Speaking of which, I figured out how to make goblin feet! And any kind of feet, really. So absorbed was I in actually doing this that I didn’t take any helpful how-to pictures, but I do plan to put up a tutorial at some point with some doll-making tips, and specifically tips for making hands and feet and such. It’s not particularly difficult at all, once you’ve sorted out how it’s done. In the meantime, here are my goblin feet. See, individual toes! I get excited about these things.
I also went out and bought something truly wonderful for this project: dollmaking needles. These needles are 7 inches long, and they mean that I can make the doll’s shoulder and hip joints moveable, as well as the knees and elbows. Again, these are the sorts of things that make me gleeful and giddy.
A Goblin Lackey of course requires his chained-prisoner outfit, which I made out of felt. The helmet is easily removable, the vest is technically removable but a bit more difficult to get off. His britches or loincloth or whatever exactly they are have been sewn on, because lack of hips really wreaks havoc on a creature’s ability to keep their pants from falling down.
Below are a couple of late-in-the-process progress pictures, with various limbs waiting to be stuffed, and of the Goblin Lackey before his visit to the Wardrobe Department.
As you can see in the photo below, crooked and mismatched eybrows – agh! Had to pick his right one out and restitch it (as seen in this post’s previous photos, they ended up much better matched).

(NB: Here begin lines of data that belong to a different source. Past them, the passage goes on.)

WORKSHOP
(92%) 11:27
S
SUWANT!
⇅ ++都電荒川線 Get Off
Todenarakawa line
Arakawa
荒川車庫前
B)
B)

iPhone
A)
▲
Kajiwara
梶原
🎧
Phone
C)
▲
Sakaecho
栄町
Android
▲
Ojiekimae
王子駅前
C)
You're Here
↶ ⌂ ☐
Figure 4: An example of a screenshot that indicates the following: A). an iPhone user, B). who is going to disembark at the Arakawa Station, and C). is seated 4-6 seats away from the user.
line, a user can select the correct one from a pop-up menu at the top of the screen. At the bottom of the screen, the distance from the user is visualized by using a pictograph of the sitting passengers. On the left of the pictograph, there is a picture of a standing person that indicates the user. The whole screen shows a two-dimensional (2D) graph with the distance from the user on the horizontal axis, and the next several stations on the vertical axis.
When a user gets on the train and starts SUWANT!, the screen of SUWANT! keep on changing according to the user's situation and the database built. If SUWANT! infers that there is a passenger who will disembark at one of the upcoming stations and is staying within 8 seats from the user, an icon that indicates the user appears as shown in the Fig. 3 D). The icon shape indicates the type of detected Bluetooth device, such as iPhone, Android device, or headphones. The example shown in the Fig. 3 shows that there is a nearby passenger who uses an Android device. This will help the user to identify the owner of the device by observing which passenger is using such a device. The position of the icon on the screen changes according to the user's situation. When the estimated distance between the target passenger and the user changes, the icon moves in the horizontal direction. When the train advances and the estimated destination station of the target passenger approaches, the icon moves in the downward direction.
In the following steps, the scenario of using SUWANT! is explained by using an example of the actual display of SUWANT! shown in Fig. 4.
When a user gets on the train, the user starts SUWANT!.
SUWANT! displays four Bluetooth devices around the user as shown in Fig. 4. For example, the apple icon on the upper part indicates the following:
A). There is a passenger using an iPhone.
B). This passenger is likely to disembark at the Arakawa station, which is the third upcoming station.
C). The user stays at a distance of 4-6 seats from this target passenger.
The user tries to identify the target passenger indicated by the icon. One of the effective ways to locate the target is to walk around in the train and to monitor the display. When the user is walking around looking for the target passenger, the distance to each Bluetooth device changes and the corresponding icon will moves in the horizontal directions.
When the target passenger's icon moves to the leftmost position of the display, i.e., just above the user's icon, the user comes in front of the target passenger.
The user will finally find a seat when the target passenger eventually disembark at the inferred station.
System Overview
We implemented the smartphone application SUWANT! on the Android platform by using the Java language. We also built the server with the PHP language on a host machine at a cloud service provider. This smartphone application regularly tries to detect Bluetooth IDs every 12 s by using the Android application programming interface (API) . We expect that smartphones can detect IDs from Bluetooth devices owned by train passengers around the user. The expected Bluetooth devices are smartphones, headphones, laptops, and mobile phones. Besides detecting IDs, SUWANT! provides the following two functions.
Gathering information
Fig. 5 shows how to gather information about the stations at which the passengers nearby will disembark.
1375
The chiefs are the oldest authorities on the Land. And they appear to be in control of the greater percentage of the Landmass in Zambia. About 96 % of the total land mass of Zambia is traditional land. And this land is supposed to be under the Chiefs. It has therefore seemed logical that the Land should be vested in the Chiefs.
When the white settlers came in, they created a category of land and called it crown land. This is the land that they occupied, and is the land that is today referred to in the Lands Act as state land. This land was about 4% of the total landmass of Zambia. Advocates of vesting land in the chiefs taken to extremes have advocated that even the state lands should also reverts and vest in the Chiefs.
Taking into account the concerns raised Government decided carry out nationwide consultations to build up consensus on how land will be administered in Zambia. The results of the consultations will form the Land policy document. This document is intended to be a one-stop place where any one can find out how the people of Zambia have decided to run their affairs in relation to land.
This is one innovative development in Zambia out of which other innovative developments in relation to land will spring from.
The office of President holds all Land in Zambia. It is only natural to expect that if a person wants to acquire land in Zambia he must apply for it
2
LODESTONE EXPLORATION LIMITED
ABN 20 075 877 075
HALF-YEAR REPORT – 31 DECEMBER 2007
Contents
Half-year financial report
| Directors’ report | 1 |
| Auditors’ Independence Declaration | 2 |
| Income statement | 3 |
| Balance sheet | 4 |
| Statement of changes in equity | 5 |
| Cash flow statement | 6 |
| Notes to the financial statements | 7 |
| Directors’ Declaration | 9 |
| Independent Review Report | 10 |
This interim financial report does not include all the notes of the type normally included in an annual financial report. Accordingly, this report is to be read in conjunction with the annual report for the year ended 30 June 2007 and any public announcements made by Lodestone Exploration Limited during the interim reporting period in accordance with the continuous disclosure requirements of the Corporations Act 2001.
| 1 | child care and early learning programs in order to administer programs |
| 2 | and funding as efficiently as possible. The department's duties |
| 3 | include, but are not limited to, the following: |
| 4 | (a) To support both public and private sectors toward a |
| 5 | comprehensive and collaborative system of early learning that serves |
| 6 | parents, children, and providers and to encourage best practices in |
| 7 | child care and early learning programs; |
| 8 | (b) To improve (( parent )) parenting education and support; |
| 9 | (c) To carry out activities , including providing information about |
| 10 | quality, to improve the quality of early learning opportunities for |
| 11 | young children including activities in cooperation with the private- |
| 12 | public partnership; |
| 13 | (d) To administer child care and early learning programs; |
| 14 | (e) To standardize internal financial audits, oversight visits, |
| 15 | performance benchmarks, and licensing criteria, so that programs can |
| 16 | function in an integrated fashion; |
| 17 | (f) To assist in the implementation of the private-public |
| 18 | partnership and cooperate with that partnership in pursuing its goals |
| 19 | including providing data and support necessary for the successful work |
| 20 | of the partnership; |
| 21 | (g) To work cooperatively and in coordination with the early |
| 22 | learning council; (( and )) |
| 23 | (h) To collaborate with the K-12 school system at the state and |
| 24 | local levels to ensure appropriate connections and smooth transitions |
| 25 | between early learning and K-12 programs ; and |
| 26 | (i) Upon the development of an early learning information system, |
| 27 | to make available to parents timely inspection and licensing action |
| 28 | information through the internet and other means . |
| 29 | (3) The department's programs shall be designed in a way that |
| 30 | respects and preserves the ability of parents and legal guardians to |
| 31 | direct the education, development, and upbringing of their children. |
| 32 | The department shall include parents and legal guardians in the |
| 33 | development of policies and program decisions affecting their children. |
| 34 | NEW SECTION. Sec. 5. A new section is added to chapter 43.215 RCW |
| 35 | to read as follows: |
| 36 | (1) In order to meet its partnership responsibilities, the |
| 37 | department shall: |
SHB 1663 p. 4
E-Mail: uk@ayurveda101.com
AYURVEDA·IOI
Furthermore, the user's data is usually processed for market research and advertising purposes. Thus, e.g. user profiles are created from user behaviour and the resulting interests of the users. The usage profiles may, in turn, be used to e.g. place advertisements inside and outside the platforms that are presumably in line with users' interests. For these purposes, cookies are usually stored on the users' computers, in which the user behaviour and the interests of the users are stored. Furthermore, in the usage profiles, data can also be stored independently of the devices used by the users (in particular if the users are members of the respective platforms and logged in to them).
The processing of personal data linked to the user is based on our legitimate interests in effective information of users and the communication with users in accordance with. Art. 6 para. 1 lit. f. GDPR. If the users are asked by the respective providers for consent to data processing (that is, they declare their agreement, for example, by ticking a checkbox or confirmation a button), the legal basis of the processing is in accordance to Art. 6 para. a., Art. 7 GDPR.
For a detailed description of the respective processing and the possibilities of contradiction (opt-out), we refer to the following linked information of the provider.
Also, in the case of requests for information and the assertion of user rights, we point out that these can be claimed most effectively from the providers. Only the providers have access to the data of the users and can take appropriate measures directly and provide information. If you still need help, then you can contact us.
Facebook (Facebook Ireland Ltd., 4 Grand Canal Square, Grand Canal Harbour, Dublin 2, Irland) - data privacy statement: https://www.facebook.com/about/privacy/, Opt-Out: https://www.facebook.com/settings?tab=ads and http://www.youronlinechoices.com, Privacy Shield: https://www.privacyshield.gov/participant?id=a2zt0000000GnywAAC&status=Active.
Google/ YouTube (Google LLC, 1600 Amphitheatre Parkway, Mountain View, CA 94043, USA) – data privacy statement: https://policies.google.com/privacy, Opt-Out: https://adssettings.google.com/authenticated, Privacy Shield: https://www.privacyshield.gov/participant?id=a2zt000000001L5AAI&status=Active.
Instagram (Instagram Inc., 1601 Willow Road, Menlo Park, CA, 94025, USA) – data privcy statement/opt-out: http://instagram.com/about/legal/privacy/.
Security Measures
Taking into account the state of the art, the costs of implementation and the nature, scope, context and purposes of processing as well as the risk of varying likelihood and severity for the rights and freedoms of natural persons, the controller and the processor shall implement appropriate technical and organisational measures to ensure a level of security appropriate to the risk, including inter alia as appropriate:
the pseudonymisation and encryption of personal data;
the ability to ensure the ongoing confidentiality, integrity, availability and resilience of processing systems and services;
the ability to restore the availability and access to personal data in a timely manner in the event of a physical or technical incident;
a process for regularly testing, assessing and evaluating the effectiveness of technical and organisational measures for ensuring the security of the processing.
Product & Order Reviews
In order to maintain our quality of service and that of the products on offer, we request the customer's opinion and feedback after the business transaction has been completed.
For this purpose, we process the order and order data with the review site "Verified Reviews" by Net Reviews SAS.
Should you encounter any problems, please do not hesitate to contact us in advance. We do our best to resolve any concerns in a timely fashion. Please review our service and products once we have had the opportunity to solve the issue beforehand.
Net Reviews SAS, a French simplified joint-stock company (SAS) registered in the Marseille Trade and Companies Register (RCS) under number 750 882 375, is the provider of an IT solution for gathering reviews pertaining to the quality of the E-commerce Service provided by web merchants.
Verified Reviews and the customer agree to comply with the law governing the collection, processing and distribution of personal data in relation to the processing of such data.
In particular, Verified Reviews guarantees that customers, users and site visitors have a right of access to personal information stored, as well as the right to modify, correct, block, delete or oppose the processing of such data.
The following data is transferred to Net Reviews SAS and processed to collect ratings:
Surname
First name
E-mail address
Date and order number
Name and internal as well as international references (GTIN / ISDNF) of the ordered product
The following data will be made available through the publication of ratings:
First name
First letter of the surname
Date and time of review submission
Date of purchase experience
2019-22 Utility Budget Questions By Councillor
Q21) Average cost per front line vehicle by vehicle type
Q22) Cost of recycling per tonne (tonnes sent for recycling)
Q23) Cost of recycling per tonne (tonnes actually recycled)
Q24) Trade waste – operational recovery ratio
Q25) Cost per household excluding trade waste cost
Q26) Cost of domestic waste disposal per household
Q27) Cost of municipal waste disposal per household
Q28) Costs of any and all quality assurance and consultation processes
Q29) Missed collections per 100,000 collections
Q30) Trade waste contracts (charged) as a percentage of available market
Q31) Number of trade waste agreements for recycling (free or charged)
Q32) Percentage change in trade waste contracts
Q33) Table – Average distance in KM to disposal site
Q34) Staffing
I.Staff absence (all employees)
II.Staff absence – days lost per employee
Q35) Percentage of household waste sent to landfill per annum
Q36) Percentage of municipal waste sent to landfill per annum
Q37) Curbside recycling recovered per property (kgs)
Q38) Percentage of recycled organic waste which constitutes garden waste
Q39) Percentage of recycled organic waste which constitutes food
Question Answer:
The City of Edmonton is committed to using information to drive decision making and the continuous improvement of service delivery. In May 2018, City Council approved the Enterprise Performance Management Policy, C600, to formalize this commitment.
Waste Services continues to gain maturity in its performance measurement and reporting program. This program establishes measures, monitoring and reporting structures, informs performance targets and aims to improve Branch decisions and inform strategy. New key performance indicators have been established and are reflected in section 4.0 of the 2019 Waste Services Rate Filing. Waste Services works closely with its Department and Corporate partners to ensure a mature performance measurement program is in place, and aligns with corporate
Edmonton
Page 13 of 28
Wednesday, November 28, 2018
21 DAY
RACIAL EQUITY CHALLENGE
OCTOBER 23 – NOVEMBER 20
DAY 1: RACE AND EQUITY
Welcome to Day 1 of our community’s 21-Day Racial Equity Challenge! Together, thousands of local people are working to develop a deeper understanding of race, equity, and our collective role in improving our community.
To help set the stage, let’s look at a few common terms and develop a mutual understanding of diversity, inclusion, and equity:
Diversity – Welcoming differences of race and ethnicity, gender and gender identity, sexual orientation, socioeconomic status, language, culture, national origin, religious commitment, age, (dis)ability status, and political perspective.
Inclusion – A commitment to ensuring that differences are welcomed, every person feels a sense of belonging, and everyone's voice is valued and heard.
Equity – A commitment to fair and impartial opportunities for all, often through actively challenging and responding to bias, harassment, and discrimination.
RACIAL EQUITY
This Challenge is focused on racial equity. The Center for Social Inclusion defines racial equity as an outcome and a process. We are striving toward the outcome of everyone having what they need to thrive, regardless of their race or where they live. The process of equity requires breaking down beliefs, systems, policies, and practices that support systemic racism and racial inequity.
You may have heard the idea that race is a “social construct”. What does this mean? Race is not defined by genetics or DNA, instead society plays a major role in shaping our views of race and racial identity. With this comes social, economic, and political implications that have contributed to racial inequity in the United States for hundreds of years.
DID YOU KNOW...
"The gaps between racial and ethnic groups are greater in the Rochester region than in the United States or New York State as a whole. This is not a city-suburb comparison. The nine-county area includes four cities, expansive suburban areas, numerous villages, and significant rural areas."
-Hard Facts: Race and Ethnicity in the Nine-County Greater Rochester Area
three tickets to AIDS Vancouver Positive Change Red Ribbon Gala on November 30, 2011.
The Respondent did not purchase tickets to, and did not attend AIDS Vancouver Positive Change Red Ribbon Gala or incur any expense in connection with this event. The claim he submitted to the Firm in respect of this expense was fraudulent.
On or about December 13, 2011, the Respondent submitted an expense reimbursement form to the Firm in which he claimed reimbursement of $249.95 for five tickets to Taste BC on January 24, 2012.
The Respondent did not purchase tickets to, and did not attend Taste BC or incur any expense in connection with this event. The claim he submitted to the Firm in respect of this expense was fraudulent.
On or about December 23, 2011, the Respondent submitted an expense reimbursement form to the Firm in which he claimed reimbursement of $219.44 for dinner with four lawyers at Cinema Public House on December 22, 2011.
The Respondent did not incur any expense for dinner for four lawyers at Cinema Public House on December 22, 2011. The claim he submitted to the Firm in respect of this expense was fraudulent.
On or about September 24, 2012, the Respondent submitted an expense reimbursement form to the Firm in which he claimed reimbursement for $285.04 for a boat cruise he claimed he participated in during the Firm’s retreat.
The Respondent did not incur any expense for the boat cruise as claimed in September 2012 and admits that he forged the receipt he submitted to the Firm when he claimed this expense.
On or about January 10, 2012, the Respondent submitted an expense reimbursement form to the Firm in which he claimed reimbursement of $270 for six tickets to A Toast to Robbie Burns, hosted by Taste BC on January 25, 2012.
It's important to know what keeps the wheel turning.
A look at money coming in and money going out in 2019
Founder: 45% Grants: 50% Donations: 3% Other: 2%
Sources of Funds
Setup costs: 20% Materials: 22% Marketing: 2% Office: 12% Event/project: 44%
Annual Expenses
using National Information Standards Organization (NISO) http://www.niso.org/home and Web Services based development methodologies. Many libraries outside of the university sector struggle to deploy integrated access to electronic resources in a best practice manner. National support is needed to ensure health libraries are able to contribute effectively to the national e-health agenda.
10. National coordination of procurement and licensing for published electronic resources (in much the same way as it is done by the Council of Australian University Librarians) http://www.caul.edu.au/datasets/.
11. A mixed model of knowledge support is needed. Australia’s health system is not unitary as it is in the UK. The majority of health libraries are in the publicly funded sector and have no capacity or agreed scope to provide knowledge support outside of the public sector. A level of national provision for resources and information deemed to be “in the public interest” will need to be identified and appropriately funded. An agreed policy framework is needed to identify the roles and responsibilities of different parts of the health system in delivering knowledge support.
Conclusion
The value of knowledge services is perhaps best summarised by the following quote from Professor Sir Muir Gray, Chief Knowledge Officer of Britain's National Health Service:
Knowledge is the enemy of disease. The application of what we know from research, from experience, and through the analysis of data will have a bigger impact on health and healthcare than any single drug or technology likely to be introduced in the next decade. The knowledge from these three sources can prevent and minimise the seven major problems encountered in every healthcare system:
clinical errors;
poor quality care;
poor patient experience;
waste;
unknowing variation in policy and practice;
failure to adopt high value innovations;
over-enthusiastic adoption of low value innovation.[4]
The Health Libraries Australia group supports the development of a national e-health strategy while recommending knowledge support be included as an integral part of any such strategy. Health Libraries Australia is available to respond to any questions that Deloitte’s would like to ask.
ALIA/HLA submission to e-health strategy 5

The limbs are all ball jointed so they can move. I used needle felted wool balls for the joints, just like with the Perilous Myr. I prefer this over wooden balls – although it means extra work doing the needle felting – because it keeps the doll that much lighter, and means there are no hard, un-squishy, un-cuddly bits. And ultimately, he’s really just a strange, big-eared teddy bear.
NOTE: Should anyone be wondering, I am still planning to post the pattern and the tutorial for the Perilous Myr, for those wishing to try their hand at it. It’s a big project to write a tutorial for, though, and I keep tweaking the pattern (and learning new things and tweaking the pattern even more), so it is still on its way, but with no exact promises as to when.